We have separated out the session code into a different function and added a key to the environ dictionary called "session" which contains the session object. Our exampleApplication then accesses the session object through the environ dictionary. Note how we have renamed our application function to exampleApplication and mapped the name application to the session(exampleApplication) object. The WSGI server will still be able to find a callable named application and so will still be able to run our application.

The session function is now what we call a middleware component as it sits in between the server and the application. It gives the application new functionality but the result of calling session(exampleApplication) is also just a WSGI application (because the combined object still conforms to the rules listed earlier) and so the server can still run the code.

The huge advantage of refactoring code in this way is that the session functionality can now easily be added to any WSGI application using our session function. By chaining together these middleware components (which do not even have to be based on the Web Modules) WSGI applications can gain an enormous amount of functionality for very little programming effort by using existing middleware components. This helps make code easy to maintain and offers a very flexible programming methodology. 




As we learned in the introduction, WSGI middleware components can be chained together since each middleware, application pair is also a valid WSGI application.

In the example given, the Session class changes the environ dictionary to provide the application with more functionality.
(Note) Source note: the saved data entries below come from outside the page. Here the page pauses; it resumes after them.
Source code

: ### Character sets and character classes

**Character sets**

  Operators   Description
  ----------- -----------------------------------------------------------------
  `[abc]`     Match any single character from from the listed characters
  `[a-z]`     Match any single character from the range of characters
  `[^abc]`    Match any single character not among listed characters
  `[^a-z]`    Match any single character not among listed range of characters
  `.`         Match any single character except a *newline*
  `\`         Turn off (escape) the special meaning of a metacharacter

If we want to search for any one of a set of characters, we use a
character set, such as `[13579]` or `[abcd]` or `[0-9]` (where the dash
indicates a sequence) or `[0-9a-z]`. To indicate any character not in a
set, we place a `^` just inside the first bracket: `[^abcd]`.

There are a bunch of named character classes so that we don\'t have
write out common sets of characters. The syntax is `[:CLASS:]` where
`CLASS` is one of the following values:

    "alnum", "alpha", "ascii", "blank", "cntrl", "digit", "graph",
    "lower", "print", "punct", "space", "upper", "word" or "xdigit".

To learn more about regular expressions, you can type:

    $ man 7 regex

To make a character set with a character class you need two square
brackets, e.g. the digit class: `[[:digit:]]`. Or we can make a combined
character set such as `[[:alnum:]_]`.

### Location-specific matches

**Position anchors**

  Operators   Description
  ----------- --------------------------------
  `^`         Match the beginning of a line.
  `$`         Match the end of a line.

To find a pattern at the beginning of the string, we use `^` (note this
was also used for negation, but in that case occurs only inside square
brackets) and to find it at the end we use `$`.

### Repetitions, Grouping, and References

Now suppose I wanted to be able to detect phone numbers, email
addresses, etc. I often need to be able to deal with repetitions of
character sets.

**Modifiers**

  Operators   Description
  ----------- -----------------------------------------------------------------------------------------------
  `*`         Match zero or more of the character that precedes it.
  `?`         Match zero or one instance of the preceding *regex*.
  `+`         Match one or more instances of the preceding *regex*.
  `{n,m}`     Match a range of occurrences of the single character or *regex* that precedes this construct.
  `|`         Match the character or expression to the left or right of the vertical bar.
It could also have been chained with an Auth middleware component to provide auth functionality as shown below::

    def exampleApplication(environ, start_response):
        if not environ.has_key('imaginaryAuth'):
            raise Exception{'No auth module found')
        if environ['superSession'].has_key('visited'):
            text = "You have already visited!"
        else:
            environ['superSession']['visited'] = 1
            text = "This is your first visit."
        start_response('200 OK', [('Content-type','text/plain')])
        return [text]
        
    class Session:
        def __init__(self, application):
            self.application = application

        def __call__(self, environ, start_response):
            if "superSession" not in environ:
                import superSession
                environ["superSession"] = superSession.session()
            return self.application(environ, start_response)
            
    class Auth:
        def __init__(self, application):
            self.application = application

        def __call__(self, environ, start_response):
            if "imaginaryAuth" not in environ:
                import imaginaryAuth
                environ["imaginaryAuth"] = imaginaryAuth.auth()
            return self.application(environ, start_response)
        
    application = Auth(Session(exampleApplication))

Middleware classes usually do one of four things or a combination of them:

    * Change the environ dictionary
    * Change the application's status
    * Change the HTTP headers
    * Change the return value of the application

The most common use is to alter the environ dictionary in order to provide more functionality but here are some other ways in which they can be used.

Error Handling
    Error handling middleware might catch an error raised, format it for display as HTML, change any HTTP headers and status set and return the correct settings for an error page. 
    
User Sign In
    User sign in middleware might wait for a '403 Forbidden' status and instead display a sign in page, setting a new status of '200 OK', new headers and of course a different result containg the HTML of the sign in page.